Ex-Lyft Director Arranged Massive Pre-IPO Share Sale
Lyft Inc.’s former director, Sujay Jaswa, is facing charges from the U.S. Securities and Exchange Commission (SEC) for allegedly arranging a massive pre-IPO share sale. The SEC claims that Jaswa sold over $10 million worth of Lyft shares to family and friends before the company went public in 2019.
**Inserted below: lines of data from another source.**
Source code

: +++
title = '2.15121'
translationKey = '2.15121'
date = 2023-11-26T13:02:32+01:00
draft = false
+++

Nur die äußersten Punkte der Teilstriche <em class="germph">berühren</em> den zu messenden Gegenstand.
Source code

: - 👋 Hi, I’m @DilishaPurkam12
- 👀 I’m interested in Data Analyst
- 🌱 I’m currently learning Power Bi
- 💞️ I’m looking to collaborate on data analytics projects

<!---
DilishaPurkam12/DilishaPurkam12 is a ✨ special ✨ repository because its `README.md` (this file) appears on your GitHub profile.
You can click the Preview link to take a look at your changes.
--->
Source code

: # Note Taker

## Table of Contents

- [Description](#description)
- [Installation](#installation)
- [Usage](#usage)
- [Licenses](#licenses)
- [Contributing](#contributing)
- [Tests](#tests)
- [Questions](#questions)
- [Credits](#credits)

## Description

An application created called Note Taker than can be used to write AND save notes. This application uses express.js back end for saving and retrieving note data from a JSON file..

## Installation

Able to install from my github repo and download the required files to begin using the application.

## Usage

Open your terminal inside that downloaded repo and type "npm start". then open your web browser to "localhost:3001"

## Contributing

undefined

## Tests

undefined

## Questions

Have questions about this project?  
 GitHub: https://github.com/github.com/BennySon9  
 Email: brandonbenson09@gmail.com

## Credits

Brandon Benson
Background of the Allegations
Jaswa was a director at Lyft from 2013 to 2018. During his tenure, he was granted over 1.7 million shares of the company. In 2018, Lyft filed for an initial public offering (IPO). In the months leading up to the IPO, Jaswa allegedly sold over $10 million worth of Lyft shares to family and friends.
The SEC claims that Jaswa did not disclose the sales to Lyft or the SEC. He also allegedly failed to register the sales with the SEC, as required by law. The SEC further alleges that Jaswa did not inform the buyers of the shares that they were restricted securities, meaning they could not be sold until the IPO was completed.
SEC Investigation and Charges
The SEC began investigating Jaswa in 2019. After a lengthy investigation, the SEC filed charges against Jaswa in September 2023. The SEC alleges that Jaswa violated the Securities Act of 1933 by failing to register the sales of the Lyft shares and failing to disclose the sales to the SEC.
The SEC is seeking a permanent injunction against Jaswa, as well as civil penalties and disgorgement of any profits he made from the sales. The SEC is also seeking to bar Jaswa from serving as an officer or director of a public company.
Jaswa’s Response
Jaswa has denied the SEC’s allegations. He claims that he did not violate any laws and that he was unaware of the restrictions on the sale of the Lyft shares. He also claims that he did not make any profits from the sales.
Implications of the Case
The case against Jaswa is significant because it highlights the importance of compliance with securities laws. Companies and individuals must comply with the laws and regulations governing the sale of securities. Failure to do so can result in serious consequences, including civil penalties and criminal charges.
The case also serves as a reminder that pre-IPO sales must be properly registered and disclosed. Companies and individuals must ensure that all sales of securities are properly registered and disclosed to the SEC. Failure to do so can result in serious consequences.
The Future of the Case
The case against Jaswa is ongoing. It is unclear how the case will ultimately be resolved. However, the case serves as a reminder of the importance of compliance with securities laws. Companies and individuals must ensure that all sales of securities are properly registered and disclosed to the SEC. Failure to do so can result in serious consequences.